Video: How to make your own begonia terrarium
A calendar change-up can create havoc for garden clubs. Just ask Joan Coulat, Sacramento’s begonia lady.
Sacramento’s annual tribute to begonias comes early this year. Instead of its usual date the weekend after Labor Day, the Sacramento begonia show and sale will fill the Shepard Garden and Arts Center on Aug. 29 and 30 with rainbow-hued flowers and foliage. In addition to the show’s large display of blue-ribbon begonias, the club’s popular sale features more than 1,000 eye-popping and often-rare plants.
And that’s what has Coulat worried. “I’m just hoping somebody shows up to buy them; they’re beautiful plants! They need homes.”
Coulat, a longtime fixture at the onetime Capital Nursery on Freeport Boulevard, is well known to local gardeners. So is the Sacramento begonia show and sale that she chairs.
Coulat and her cohorts work on the sale most of the year. They collect young plants from commercial growers and nurture them for months. They propagate rarities from their own gardens. Aiming these begonias to be their best on a particular date – sale weekend – takes practice, good weather and luck – especially if that date comes two weeks early.
As usual, this sale features a wide assortment of begonia varieties, grown for both their stunning leaves and bright silk-like flowers. The Sacramento branch of the American Begonia Society prides itself on its assortment, not found in local nurseries. Most plants are priced at $9 each (cash or check).
Besides being the club’s major fundraiser, the sale has become a draw for Sacramento’s plant-loving community. One problem: Local gardeners expect to be buying fall-blooming begonias in September, not August.
“We have a huge problem,” Coulat explained. “In the past, our shows have always been after Labor Day. People assumed that would be the same.”
But Labor Day falls late this year – Sept. 7 – squeezing September’s club calendar and overlapping traditional events at major venues.
“The only dates available for us (at Shepard Center) were Aug. 29 and 30,” Coulat said, “but everybody already published the September date for our show. I’m desperately trying to get the word out. I want to get rid of 1,000 plants; you won’t find ones like these anywhere around here.”
To help overcome the change in schedule, the club is offering more than plants to attract patrons. Fitting the show’s “A Symphony of Begonias” theme, classical musicians will serenade attendees at noon Saturday. At 1 p.m. Sunday, iced tea and punch will be served along with trays of home-baked cookies.
“Our hours are different, too,” Coulat said. “We’re opening early on Saturday morning.”
That could help attract foot traffic in busy McKinley Park, the Shepard Center’s home.

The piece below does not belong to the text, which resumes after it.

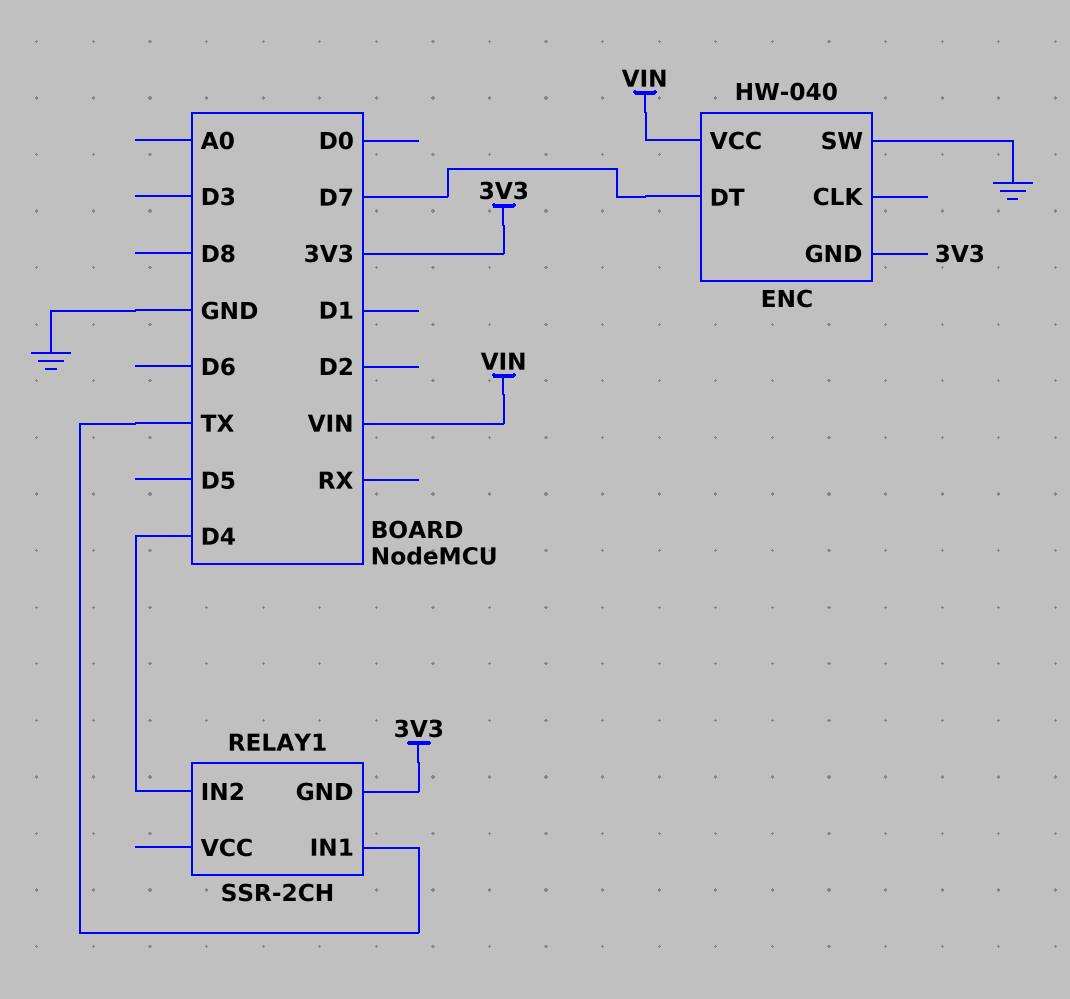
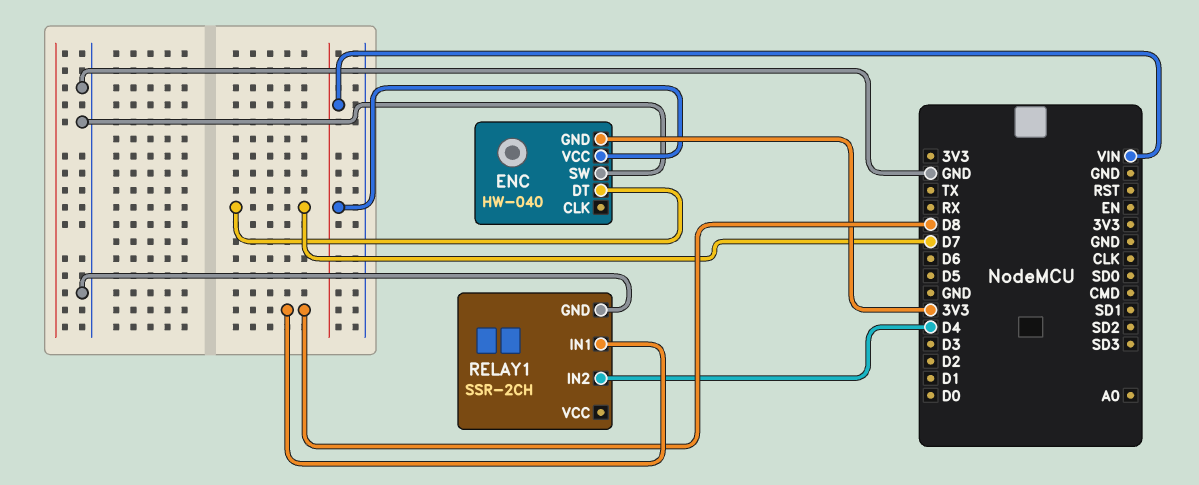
RELAY1 pin GND: 3V3 -> GND
RELAY1 pin IN1: TX -> D8

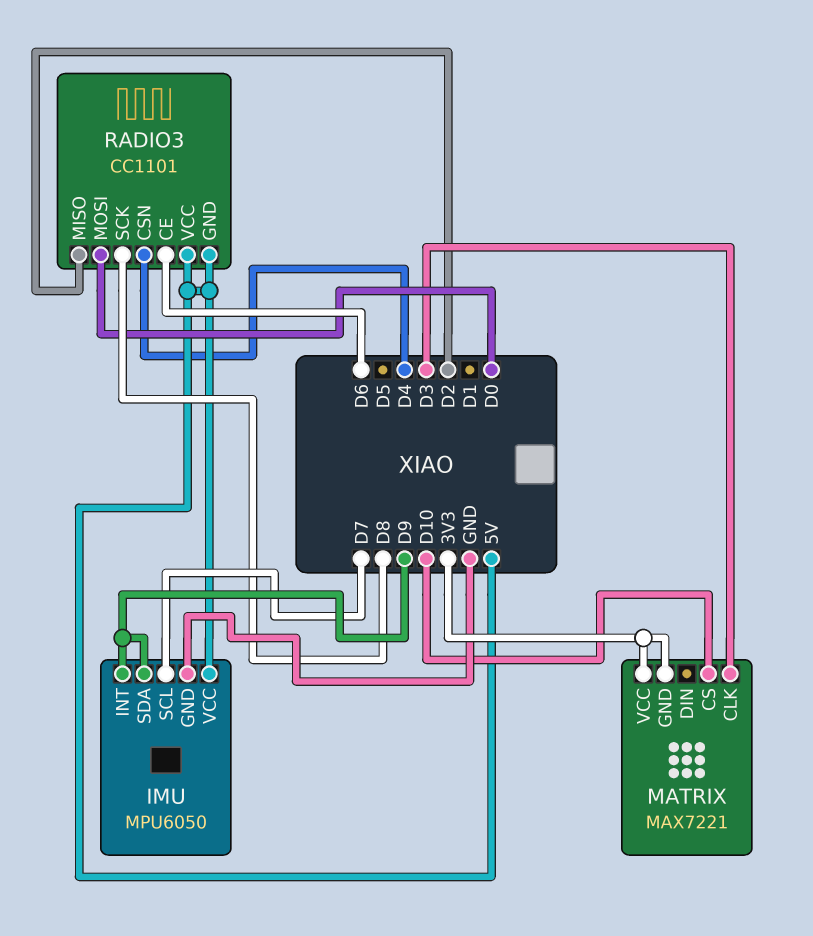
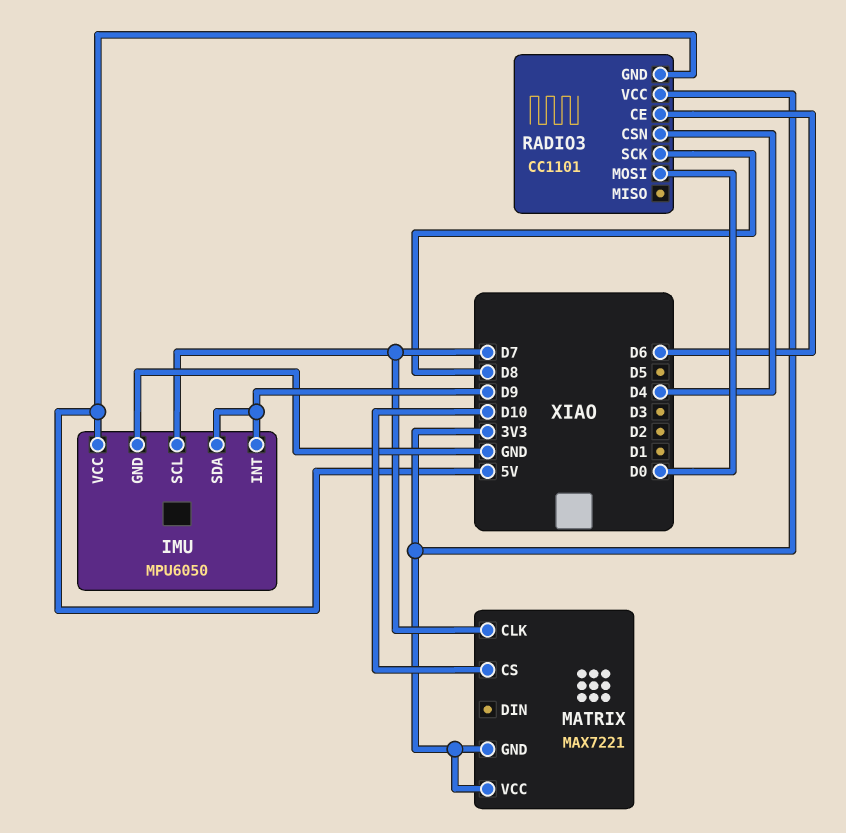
MATRIX pin CLK: D3 -> D7
RADIO3 pin MISO: D2 -> none
RADIO3 pin VCC: 5V -> 3V3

New among the plants this year will be terrarium begonias, which are miniature wonders that thrive indoors under glass with very little water.
“You only water them every three or four months,” Coulat said. “Because (the terrarium is) enclosed, the top of the terrarium fills up with droplets of water. Those come down and water the plants.
“Terrarium begonias are very hard to get,” she added. “They stay very small, all under 14 inches. Some of them are tuberous and die back in winter. Others look like grass. Some have red and green foliage; they’re very attractive. Several of them flower. There’s even a yellow-flowered one; that’s very unusual for begonias.”
And you don’t need a garden to grow them.
“They love a spot in a window or on an end table where they can get some light,” Coulat said. “They do very well indoors without much space, and they’re very easy.”
Beginning begonia enthusiasts can learn a lot at this event. Seminars each day teach begonia basics including soils, pruning, planting and grooming as well as how to put together a terrarium garden.
“We really do have a lot to offer,” Coulat said. “I’m just hoping enough people will actually show up.”